_PROBLEM DESCRIPTION:_
Take each line in the entries below that holds "воблер" and show it.

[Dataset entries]
------------------------------------------------------------------------
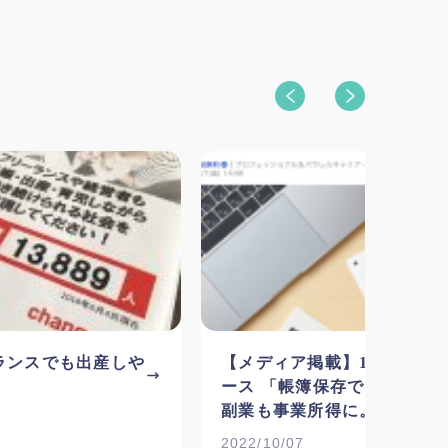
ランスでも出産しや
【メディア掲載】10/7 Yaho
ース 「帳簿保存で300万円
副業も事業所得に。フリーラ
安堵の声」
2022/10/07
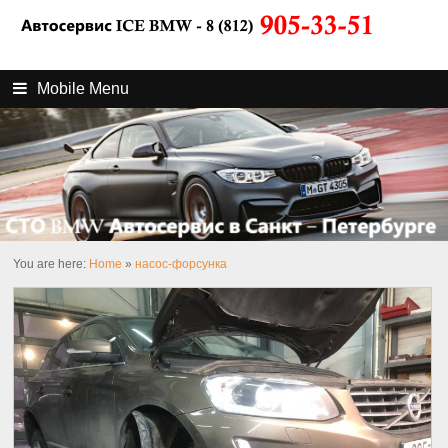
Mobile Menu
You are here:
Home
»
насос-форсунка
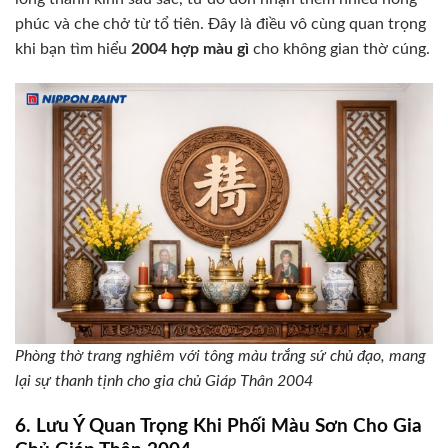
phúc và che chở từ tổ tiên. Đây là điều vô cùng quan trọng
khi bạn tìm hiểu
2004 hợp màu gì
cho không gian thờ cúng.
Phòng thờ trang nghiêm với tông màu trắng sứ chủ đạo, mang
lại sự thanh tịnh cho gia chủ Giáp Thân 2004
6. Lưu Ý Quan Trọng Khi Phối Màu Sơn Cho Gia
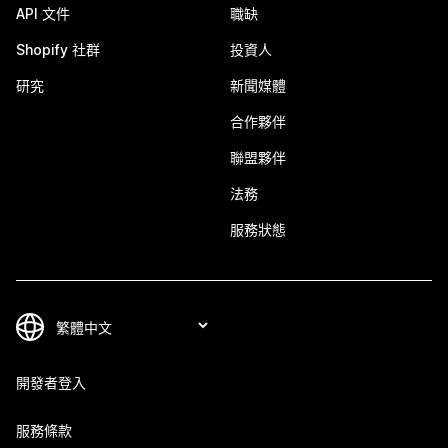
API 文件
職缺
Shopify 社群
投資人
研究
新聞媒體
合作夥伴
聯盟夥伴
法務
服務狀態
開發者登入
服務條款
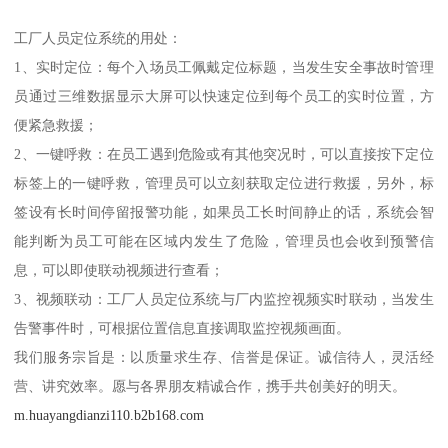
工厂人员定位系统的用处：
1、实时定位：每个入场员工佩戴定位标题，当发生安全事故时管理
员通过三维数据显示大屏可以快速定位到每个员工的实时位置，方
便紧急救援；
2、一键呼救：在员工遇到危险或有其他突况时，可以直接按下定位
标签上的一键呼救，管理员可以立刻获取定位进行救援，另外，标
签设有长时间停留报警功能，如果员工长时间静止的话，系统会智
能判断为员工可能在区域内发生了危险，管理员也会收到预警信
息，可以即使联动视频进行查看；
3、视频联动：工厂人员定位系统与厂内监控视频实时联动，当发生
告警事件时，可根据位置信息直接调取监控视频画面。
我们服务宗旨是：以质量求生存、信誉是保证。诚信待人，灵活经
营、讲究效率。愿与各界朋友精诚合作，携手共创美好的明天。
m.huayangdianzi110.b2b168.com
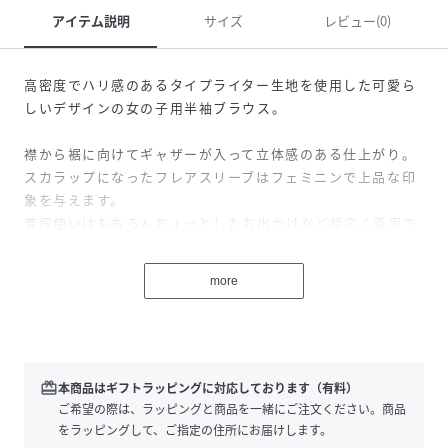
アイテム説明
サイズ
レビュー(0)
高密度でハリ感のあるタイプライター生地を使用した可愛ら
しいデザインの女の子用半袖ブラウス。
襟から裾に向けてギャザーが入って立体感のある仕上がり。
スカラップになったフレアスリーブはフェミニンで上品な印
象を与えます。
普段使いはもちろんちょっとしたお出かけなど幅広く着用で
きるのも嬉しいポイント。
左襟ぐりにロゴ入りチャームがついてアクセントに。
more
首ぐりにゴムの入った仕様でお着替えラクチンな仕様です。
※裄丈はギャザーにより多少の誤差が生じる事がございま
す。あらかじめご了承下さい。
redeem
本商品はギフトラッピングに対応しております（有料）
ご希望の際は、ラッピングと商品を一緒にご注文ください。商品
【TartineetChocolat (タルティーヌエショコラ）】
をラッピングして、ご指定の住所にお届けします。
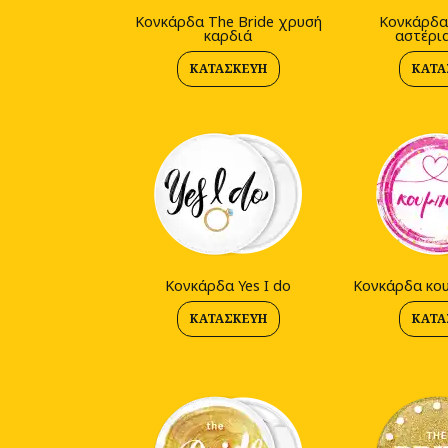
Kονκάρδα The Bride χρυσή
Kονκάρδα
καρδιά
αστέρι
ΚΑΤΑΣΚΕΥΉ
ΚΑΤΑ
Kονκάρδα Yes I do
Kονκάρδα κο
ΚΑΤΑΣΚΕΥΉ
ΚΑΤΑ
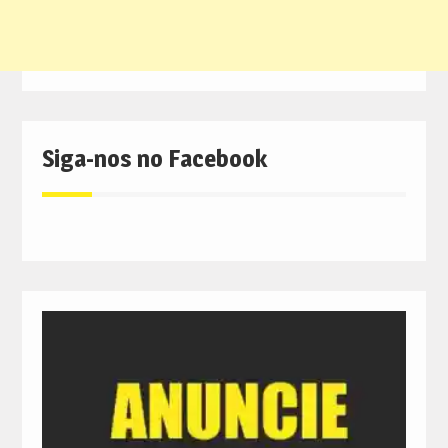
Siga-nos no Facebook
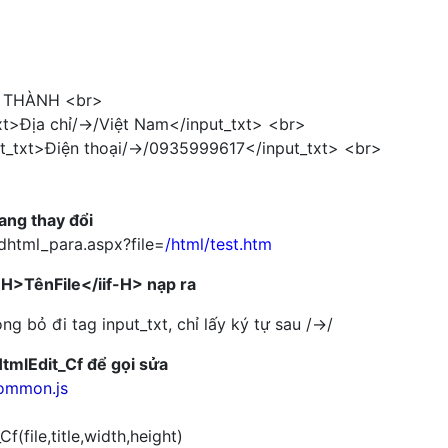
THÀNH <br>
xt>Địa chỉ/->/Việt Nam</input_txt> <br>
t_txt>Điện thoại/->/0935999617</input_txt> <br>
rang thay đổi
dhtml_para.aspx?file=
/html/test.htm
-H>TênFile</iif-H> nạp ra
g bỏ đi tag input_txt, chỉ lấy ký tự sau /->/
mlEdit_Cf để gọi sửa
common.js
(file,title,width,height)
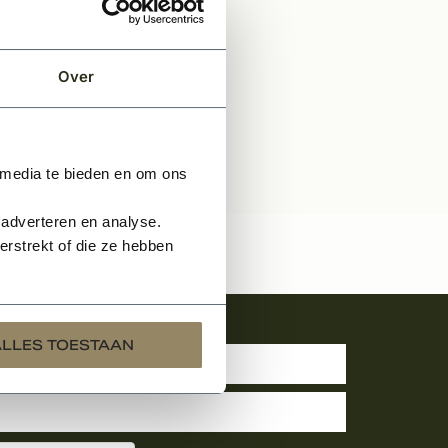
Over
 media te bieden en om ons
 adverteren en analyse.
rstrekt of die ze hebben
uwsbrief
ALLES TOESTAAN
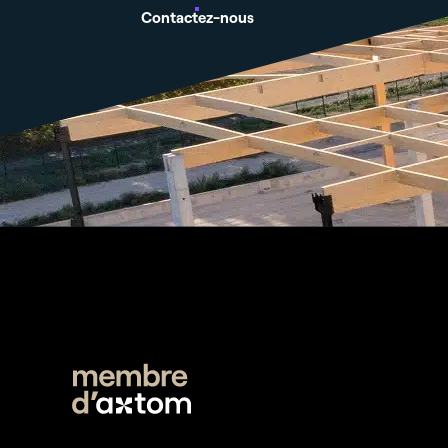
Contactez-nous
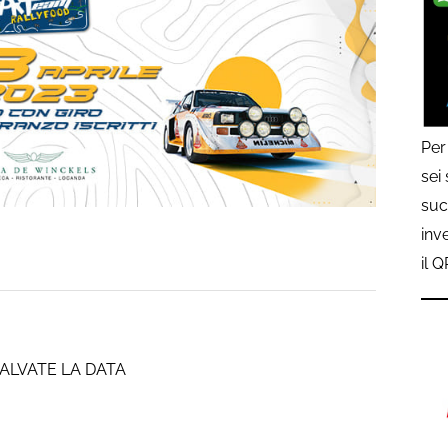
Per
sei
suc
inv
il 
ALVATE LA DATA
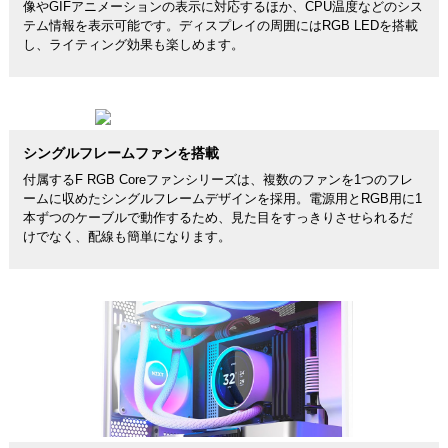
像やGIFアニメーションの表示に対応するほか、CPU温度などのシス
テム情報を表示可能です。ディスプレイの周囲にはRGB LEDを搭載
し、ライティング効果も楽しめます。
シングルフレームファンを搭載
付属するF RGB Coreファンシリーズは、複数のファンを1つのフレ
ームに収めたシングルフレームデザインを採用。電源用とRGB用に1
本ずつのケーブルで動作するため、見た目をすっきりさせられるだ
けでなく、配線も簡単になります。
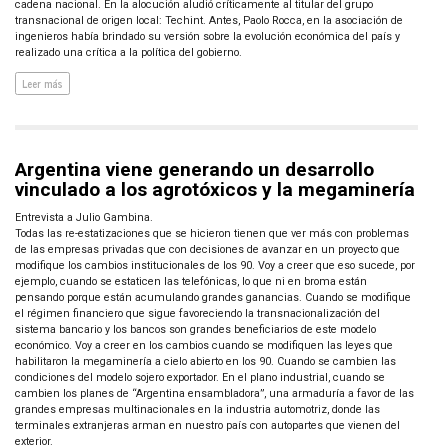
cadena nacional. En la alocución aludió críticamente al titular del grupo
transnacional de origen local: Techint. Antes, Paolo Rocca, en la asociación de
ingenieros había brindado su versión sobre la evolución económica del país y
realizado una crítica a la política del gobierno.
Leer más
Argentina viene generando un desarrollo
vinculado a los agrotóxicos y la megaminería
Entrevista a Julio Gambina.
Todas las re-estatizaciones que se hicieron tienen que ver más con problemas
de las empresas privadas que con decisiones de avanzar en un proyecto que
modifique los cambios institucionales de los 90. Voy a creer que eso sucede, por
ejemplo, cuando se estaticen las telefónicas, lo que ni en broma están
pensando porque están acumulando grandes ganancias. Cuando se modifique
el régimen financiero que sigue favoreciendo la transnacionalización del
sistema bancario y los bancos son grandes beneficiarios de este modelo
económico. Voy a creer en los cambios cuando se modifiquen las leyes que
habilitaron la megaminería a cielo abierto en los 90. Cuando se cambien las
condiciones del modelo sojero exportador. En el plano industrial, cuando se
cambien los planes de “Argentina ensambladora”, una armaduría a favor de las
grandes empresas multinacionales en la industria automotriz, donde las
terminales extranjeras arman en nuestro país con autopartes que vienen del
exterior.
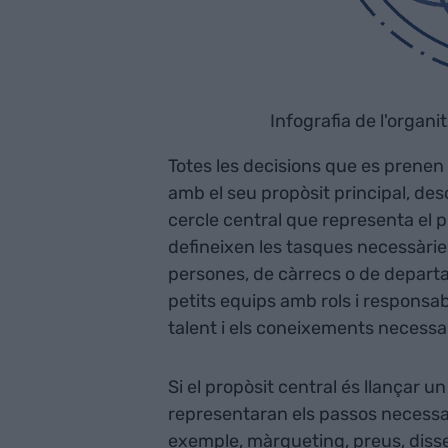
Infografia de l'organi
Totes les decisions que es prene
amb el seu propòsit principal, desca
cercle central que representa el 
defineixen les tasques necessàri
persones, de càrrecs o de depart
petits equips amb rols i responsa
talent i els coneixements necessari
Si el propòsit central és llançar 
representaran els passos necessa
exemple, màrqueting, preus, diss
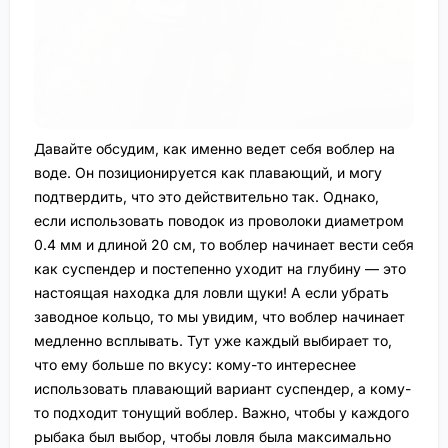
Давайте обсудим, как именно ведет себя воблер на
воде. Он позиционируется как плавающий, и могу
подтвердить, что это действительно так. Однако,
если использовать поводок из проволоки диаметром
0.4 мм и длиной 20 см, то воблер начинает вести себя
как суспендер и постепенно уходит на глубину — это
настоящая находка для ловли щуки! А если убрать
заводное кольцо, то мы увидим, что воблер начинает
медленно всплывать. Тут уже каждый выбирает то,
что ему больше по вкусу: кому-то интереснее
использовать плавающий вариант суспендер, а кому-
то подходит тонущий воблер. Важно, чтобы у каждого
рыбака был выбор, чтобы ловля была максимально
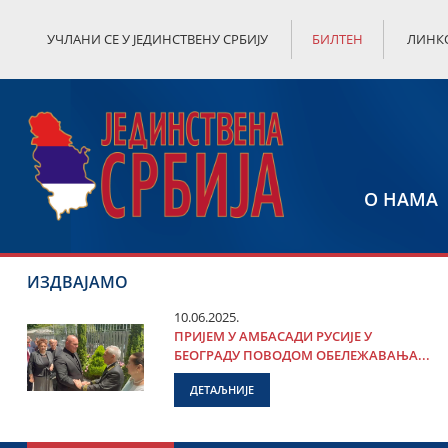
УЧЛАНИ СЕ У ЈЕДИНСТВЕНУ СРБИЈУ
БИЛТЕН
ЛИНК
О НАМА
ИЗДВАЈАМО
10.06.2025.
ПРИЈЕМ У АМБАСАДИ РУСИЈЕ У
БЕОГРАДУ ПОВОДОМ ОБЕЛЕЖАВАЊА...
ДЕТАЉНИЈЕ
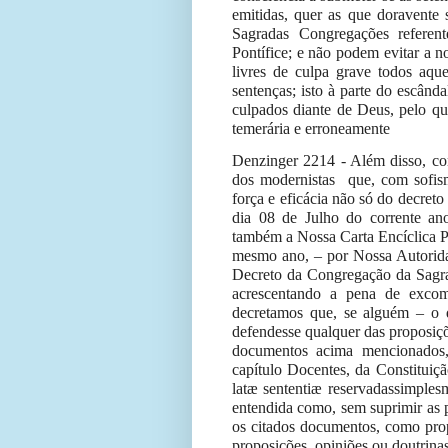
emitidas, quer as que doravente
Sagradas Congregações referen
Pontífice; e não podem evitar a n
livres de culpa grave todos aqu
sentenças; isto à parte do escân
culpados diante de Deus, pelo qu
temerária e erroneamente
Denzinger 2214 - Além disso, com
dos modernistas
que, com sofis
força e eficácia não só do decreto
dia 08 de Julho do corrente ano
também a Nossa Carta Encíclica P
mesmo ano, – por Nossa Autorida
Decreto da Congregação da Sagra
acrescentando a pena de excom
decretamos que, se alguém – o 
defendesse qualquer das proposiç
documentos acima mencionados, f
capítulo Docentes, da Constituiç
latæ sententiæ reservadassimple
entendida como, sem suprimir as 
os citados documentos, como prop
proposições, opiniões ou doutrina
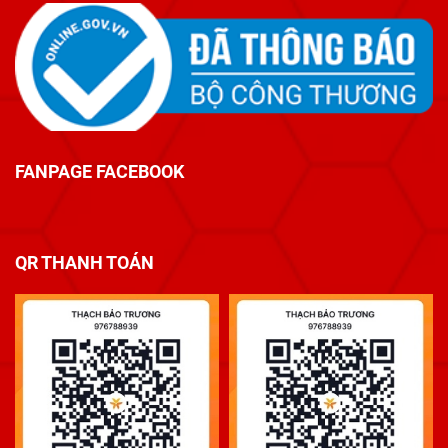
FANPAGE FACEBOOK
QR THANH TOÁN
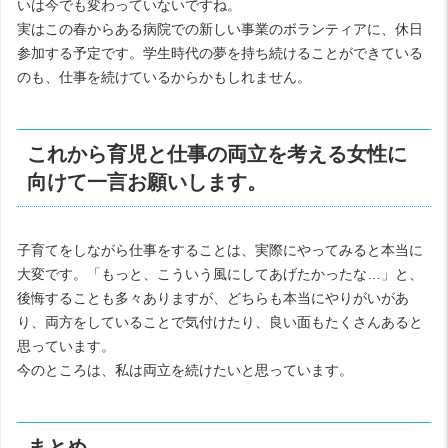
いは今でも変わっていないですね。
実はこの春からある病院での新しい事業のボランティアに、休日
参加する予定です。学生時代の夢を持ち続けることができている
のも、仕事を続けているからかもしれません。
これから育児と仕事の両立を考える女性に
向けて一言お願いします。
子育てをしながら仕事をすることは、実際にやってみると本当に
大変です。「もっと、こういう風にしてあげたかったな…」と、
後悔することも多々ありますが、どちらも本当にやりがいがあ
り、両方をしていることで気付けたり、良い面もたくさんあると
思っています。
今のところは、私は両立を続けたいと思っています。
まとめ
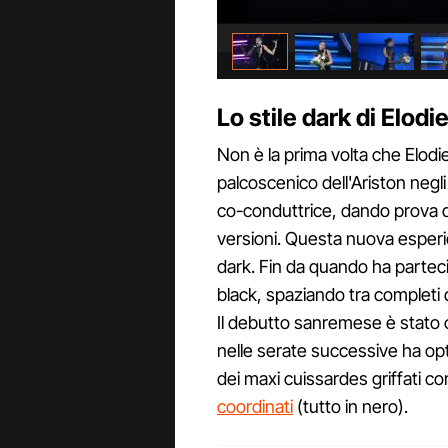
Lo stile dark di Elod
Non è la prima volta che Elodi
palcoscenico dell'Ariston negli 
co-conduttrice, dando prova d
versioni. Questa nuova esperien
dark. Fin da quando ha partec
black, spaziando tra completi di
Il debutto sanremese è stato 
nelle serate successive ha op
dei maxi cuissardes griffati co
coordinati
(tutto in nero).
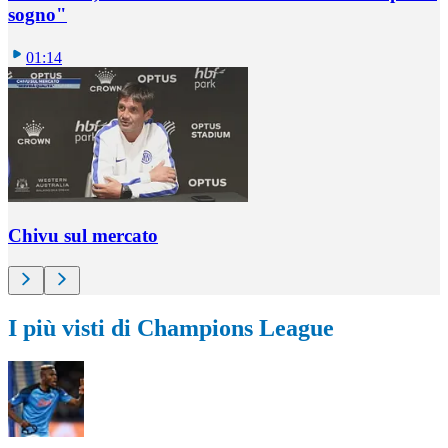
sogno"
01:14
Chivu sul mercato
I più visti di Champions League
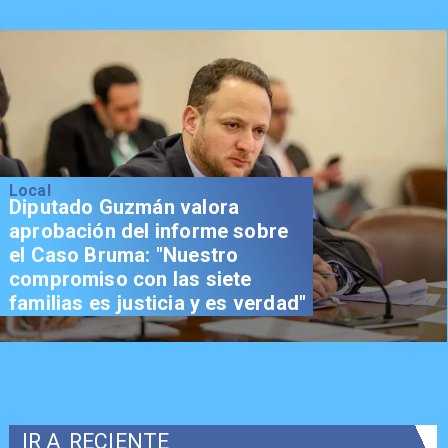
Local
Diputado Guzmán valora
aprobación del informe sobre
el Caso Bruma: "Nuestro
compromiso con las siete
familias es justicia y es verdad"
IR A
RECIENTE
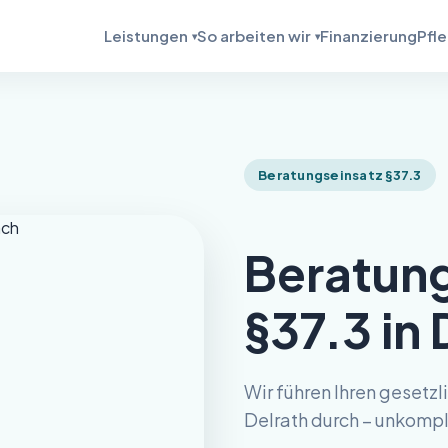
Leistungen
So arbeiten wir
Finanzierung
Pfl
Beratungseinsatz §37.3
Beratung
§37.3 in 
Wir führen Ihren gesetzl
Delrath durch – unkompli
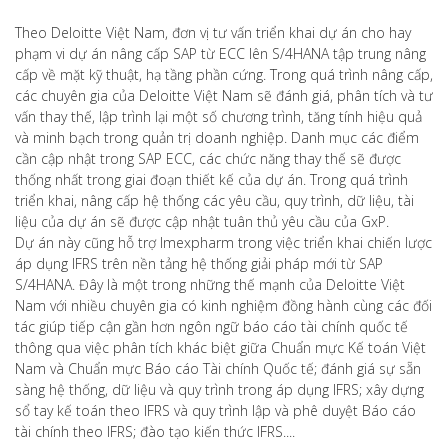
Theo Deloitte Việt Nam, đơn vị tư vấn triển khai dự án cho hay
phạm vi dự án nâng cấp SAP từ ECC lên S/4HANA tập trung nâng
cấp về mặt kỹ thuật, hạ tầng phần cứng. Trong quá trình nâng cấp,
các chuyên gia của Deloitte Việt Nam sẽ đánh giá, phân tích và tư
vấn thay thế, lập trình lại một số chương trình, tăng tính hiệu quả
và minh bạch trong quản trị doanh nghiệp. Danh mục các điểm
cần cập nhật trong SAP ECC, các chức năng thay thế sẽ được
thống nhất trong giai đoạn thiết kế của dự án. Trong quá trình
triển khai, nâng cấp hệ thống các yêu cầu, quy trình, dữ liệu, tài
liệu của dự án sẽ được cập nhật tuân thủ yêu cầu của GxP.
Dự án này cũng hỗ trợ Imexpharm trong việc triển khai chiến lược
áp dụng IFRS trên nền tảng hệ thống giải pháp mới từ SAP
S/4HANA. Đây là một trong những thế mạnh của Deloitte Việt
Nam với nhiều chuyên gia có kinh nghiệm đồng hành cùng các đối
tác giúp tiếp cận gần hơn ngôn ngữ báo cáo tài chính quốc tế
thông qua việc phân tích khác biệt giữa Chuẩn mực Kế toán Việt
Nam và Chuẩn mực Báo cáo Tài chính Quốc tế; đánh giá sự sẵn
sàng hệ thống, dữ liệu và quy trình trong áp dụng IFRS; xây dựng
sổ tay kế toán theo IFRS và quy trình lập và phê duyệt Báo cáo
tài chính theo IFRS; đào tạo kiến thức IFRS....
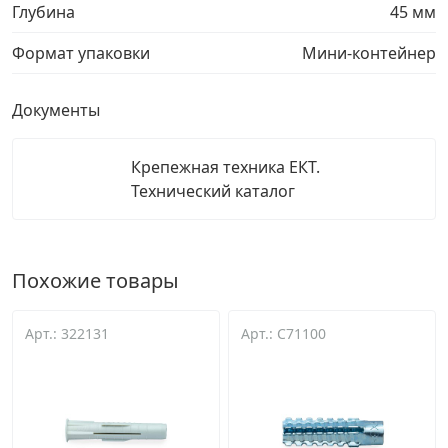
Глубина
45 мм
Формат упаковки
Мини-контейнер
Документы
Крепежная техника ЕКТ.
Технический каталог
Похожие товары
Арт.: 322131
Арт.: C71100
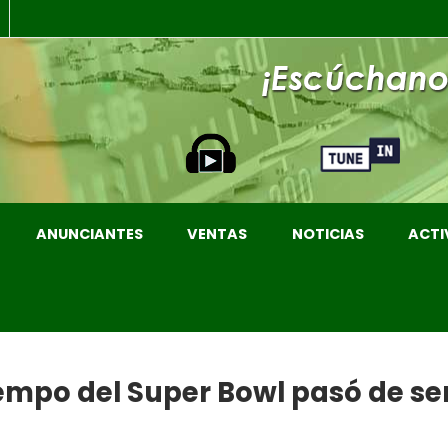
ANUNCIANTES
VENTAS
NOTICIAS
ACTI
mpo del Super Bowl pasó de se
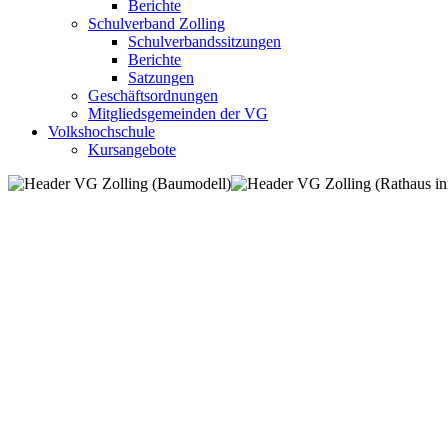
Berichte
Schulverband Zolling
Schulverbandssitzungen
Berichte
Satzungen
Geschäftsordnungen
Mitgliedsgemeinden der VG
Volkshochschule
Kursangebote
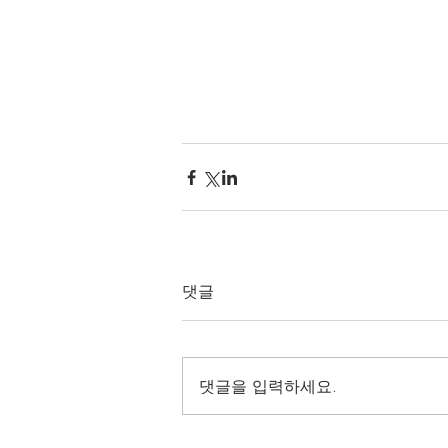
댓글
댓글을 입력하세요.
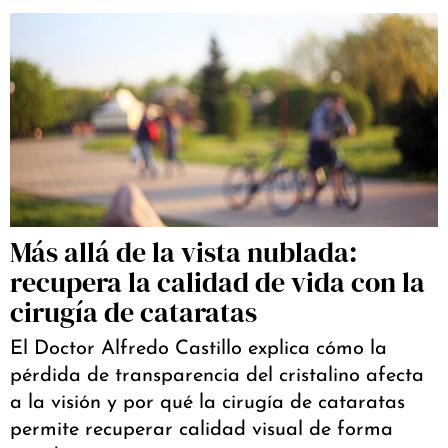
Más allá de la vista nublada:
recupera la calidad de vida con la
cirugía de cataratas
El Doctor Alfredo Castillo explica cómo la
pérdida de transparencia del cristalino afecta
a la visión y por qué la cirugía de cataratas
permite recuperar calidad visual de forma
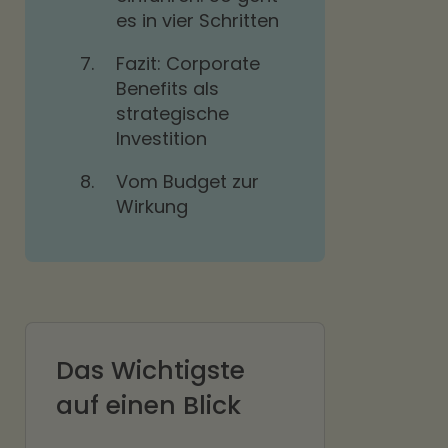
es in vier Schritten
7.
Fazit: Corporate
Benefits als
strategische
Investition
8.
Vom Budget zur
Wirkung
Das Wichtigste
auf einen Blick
------------------------------------------------------------------------
_EXERCISE ANSWER:_
Давайте обсудим, как именно ведет себя воблер на
0.4 мм и длиной 20 см, то воблер начинает вести себя
заводное кольцо, то мы увидим, что воблер начинает
то подходит тонущий воблер. Важно, чтобы у каждого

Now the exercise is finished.